Hayat sulu mulu gevrek kıtır çıtır bir şey. Başı kıçı oynayan başı kıçı belli olmayan tam bir dansöz hayat.
Latin değildir hayat.

Arabeskten hallice tam oryantal. Her yeri ayrı oynayan.
Sen memelere dalarsın kalçaları çalkalar kaçırırsın o an. Sen gerdana dalarsın göbeği titretir ıskalarsın. Oynaktır hayat. Her yerini aynı anda ayrı oynatan.

Şakkada şukkada hem de.
Şakırda şukur hem de. Kıçı başı oynamayan oynamasın diye geberircesine çabalayan bizleriz esas. Meziyetmiş gibi sanki. Kalıp meselesi.

Kalıbının adamı olmanın önemiyle yıkanmış beyinler,
Kalıba sığmayan adamları reddederken,

Kalıp biçerler birilerine,
Kendi kalıpsızlıklarına şekil vermek için.

Kalıbına sığmamakla kalıpsızlığı karıştırarak bir birine hem de.
Kalıbına sığmıyorsan işin zordur hayat dar gelir hayatı dar ederler sana, geçinmemek için seninle. Geçimsiz olmaksa iyidir. Geçinmekse zor.

Kalıbının adamı değilsen senin için hayat kolaydır seninle yaşayanlarınsa zor. Çizdiğin zigzaglardan başı döner insanların. Senin başın dönmezken.  Adamı dedik,
Peki,

Kalıbının kadını var mıdır acaba?
Kalıpsızı var, kalıbına sığmayanda amma kalıbının kadını var mıdır?

Yani kıçı başı bellisinden.
Kıçı başı oynamayan yani. Hayat gibi değil yani. Ciddi. Hiçbir yeri oynamayan kadın var mıdır acaba? Vardır. Olmaz mı. Olurda tespiti kolay değildir hemen.

Erkek yoktur sanki.
Erkekler hayata çok benzerler. İllaki oynar bir yerleri. Tespiti de kolaydır sanki. İllaki bir yeri oynayan erkekler illaki birkaç bir yerleri birden oynayan kadınlara daha mı düşkün olurlar sanki?

İllaki birkaç yeri oynayan kadınları kalıplarının adamları da pek beğenmezler sanki.
Her yerleri ayrı oynayan erkeklerle kadınlarsa pek bir sever beğenirler birbirlerini.

Hayat gibi yani.
Kalıba sığmayanlar yani.

İnadına hayatı illet edenler yani.
Kalıpsız olup kalıbı varmış gibi yaşayanlarınsa çok zor olur hayatları.
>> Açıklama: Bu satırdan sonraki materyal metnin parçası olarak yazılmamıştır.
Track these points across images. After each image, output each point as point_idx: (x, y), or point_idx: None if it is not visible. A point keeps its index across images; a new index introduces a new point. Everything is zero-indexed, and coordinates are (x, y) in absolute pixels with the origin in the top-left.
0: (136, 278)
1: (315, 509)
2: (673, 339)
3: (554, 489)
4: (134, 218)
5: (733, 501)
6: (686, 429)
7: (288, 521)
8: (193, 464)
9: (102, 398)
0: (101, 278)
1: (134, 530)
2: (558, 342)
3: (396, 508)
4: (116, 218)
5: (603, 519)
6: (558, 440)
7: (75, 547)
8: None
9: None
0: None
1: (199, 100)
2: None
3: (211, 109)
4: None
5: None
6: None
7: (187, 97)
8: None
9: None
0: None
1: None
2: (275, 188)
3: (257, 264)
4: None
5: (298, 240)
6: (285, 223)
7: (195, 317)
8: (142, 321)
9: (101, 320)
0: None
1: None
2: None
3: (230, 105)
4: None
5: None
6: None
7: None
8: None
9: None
Kandırırlar ha bire kendilerini,
Özenerek,

Kalıbına sığmayanlara. Ki, sığılmayan kalıp varsa zaten kalıplıdır başında o adam aşmadan taşmadan evvel kalıbından.
Duruma göre kalıp olur mu?

Olur.
Kaypak kalıpsızlık hali. Yaşamda ki en güzel örneği siyasetçilerin büyük bir kısmı mesela. Sahte aşıklar. Bu da güzel örnek mesela.

Arlarıyla  niyetlerinin hiç mi hiç bir türlü yüz yüze gelemedikleri insanlar yani.
Arsızlar yani.

Ki,
Ne tuhaftır ki,

Hayat arsızdır da zaten. Yüzsüzde. Bu yüzden oynar kıçı başı hayatın. Ritme girmez giremez bir türlü. Sen hayatın ritimsizliğinde ritim vurmak istersin vurmaya çalışırsın ha bire amma,
Kalıbının adamıysan eğer.

Ki,
Hayat kalıbına sığmayanlara daha çok güler ne tuhaf. Daha çok gösterir o oynak yüzünü. Sense sığmadıkça kalıbına dalaştıkça hayatla,

Hayat daha da sever seni.
Öyledir.

Aynısı gibiler sıkar hayatı. Değişkendir hayat. Dedik ya yüzsüzde arsızda. Farka koşar hayat hep.
Farkın heyecanına farkın serseriliğine.

Ki,
Acaba bu yüzden mi kalıbı olan kadınlar serserilere daha yatkın daha tutkun olurlar erkeklerden yana?

Farkın heyecanı,
Tahrik mi eder kadınlıklarını acaba?

Hayat buldukları için, hayatı yaşadıkları için mi acaba?
Kalıbının adamları bekar. Dostları çok kadından yana. Amma sevgili cephesinde zayıf elleri.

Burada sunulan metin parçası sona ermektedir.